同様に、「仲間・友達と旅行・趣味の集まり、もしくは外食などの対面交流の場に常に行っている」と回答した人のうち、ファクトチェックを「常に実施」と回答した人の割合は32%もありました。しかし、「対面交流の場に行っていない」と回答した人のうち、ファクトチェックを「常に実施」と回答した人は、わずか7%でした。

【生成AIのファクトチェック実施状況 (利己/利他傾向別)】

【利己/利他傾向別】生成AIのファクトチェック実施状況
【利己/利他傾向別】生成AIのファクトチェック実施状況
(NTTドコモ モバイル社会研究所「生成AIのファクトチェック、若年層・活用層・人とのつながりを大切にする層が実施する傾向」より引用)

【生成AIのファクトチェック実施状況 (対面交流頻度別)】

【対面交流頻度別】生成AIのファクトチェック実施状況
【対面交流頻度別】生成AIのファクトチェック実施状況
(NTTドコモ モバイル社会研究所「生成AIのファクトチェック、若年層・活用層・人とのつながりを大切にする層が実施する傾向」より引用)

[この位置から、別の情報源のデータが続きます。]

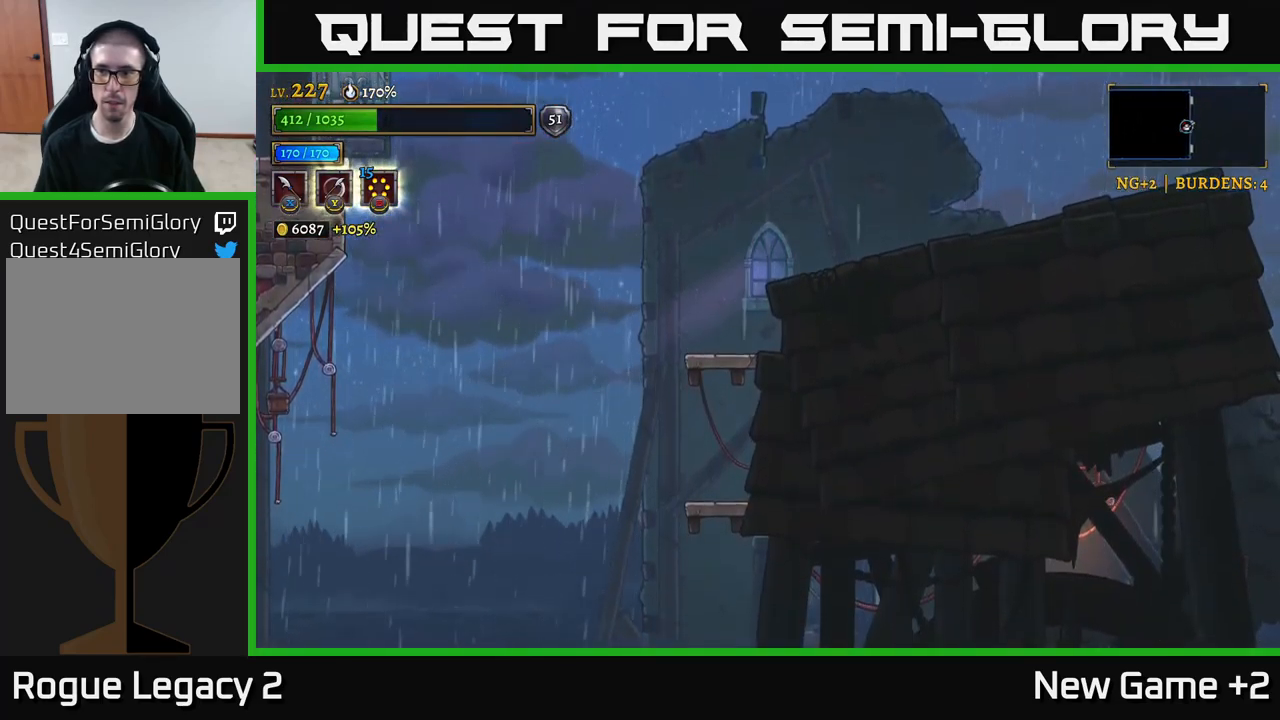
{"buttons": ["A", "R2"], "left_stick": "right", "right_stick": "center", "events": [[67, "A", "down"]]}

積極的に他者とコミュニケーションを取ろうとする社交的な人にとって、生成AIで得た誤情報を拡散してしまうことは、自分自身の信用失墜に直結します。「誰かに伝えるために、まずは自分が正しさを検証する」という責任感が、ファクトチェックの実施につながっているのかもしれません。

生成AIは便利なツールではありますが、すべての回答結果を鵜呑みにすることは、ビジネスでは大きなリスクにつながる恐れがあります。総務省と経済産業省が2025年3月に発表した「AI事業者ガイドライン(第1.1版)」でも、⽣成AIには知的財産権の侵害や偽情報・誤情報の⽣成・発信など新たな社会的リスクが⽣じており、AIがもたらす社会的リスクの多様化・増⼤が進んでいることが指摘されています。

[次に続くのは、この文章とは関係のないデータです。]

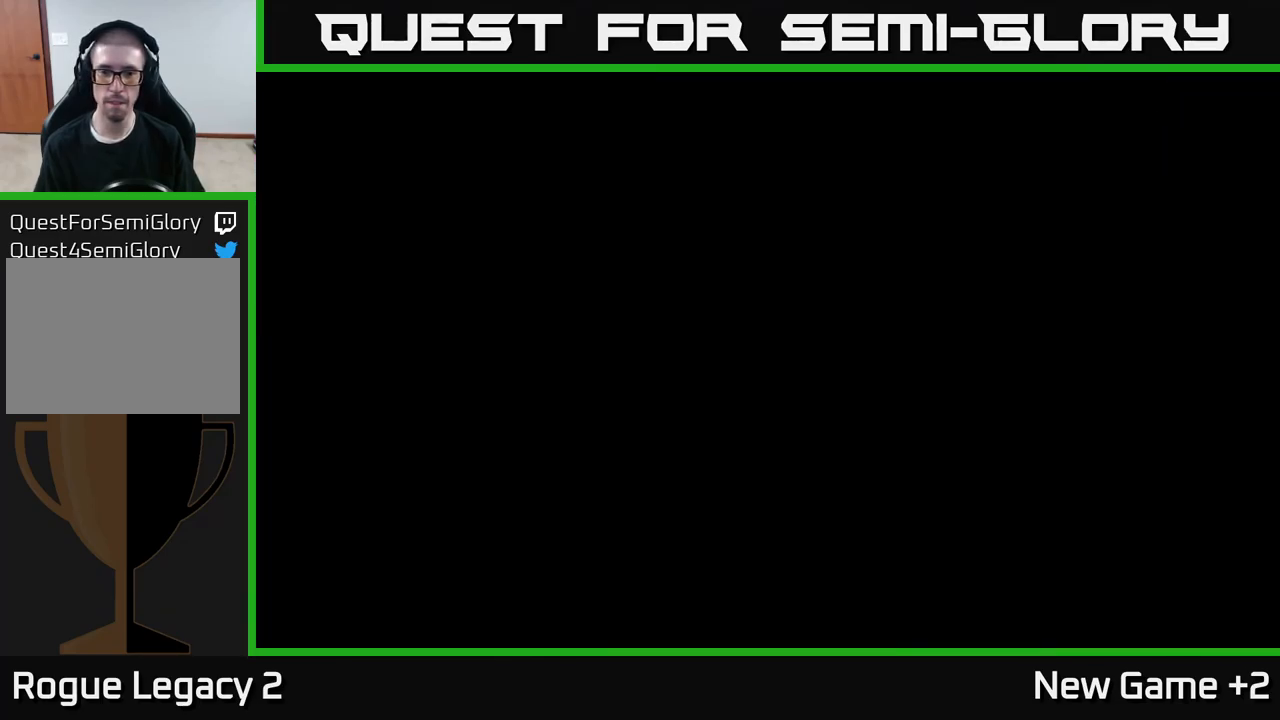
{"buttons": [], "left_stick": "right", "right_stick": "center", "events": [[134, "R2", "up"], [217, "A", "up"]]}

今回の調査では、年齢が高くなるほど、ファクトチェックの実施率が低下する結果となりました。もし意思決定や対外的な回答において、AIが生成した偽の情報を参照してしまった場合、企業の社会的信用を損なう事態になりかねません。生成AIを信用しつつも、回答結果について「一次情報はある?」「本当に実在するのか?」とAIに更問いしたり、ユーザー自身でも回答結果を調べるなどのファクトチェックをする慎重な姿勢こそが、ビジネスリスクを抑えるためには求められているといえるでしょう。